(PROBLEM DESCRIPTION): Every line of the data that contains the string "middle" must be copied.

Start of THE INPUT

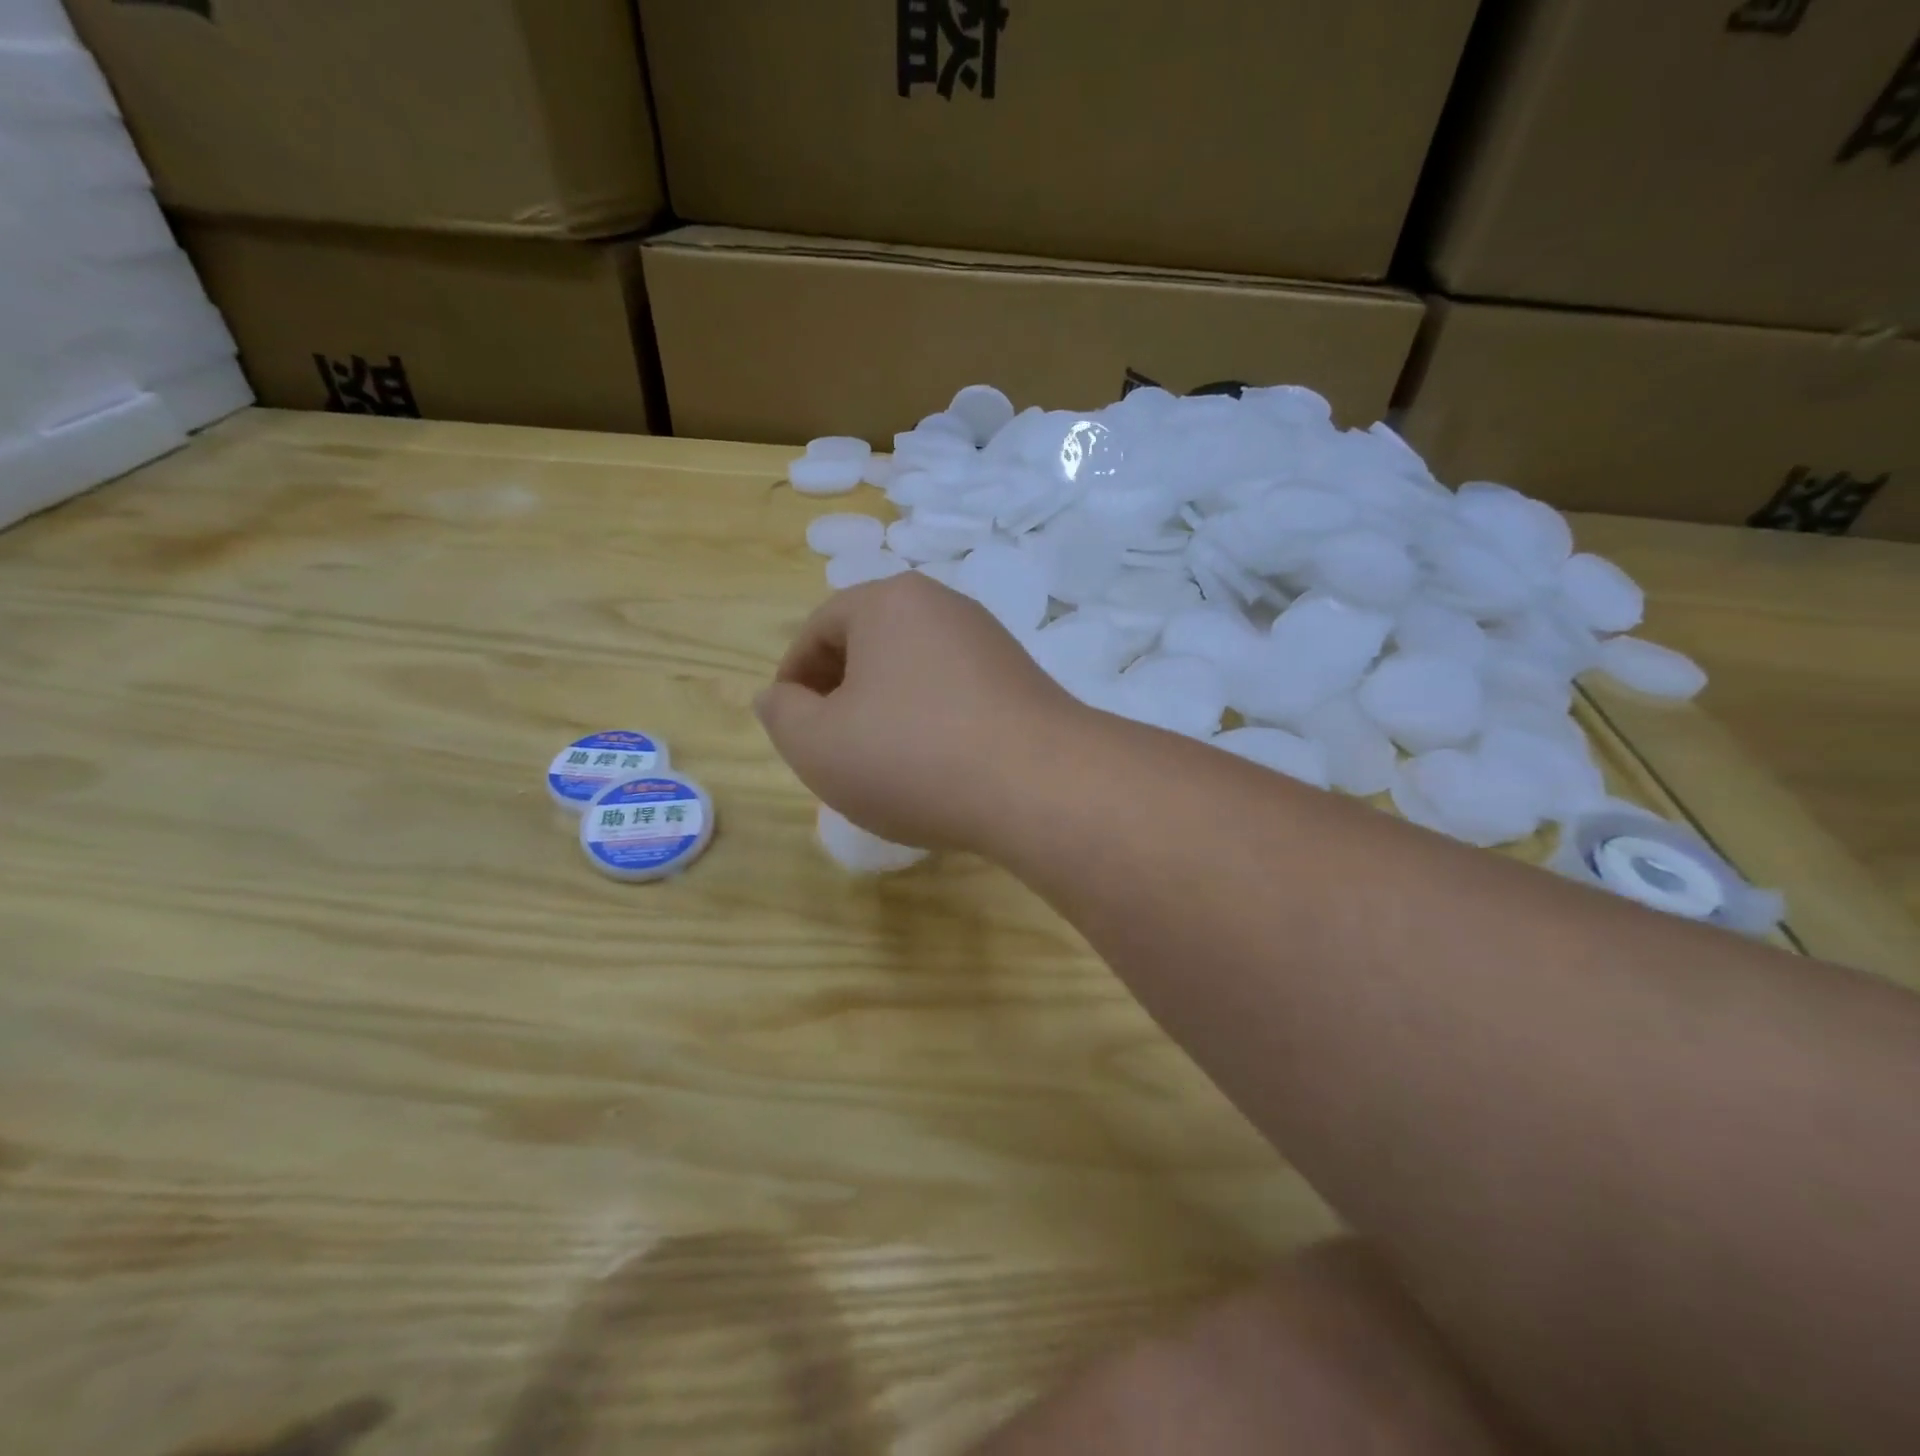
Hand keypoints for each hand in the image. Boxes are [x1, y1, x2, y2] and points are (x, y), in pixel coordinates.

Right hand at [756, 574, 1079, 850]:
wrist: (1040, 786)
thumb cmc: (913, 757)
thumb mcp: (818, 745)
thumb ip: (782, 714)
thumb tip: (778, 696)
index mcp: (888, 602)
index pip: (820, 628)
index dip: (794, 678)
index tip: (790, 725)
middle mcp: (943, 606)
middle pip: (870, 643)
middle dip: (840, 692)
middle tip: (832, 746)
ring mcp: (989, 641)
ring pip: (913, 670)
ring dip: (886, 709)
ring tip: (882, 761)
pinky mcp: (1021, 679)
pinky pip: (954, 692)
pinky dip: (930, 720)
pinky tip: (934, 765)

End of THE INPUT

(FINISHED EXERCISE):
middle mcp: (943, 606)
middle pip: (870, 643)
middle dip: (840, 692)
middle tip: (832, 746)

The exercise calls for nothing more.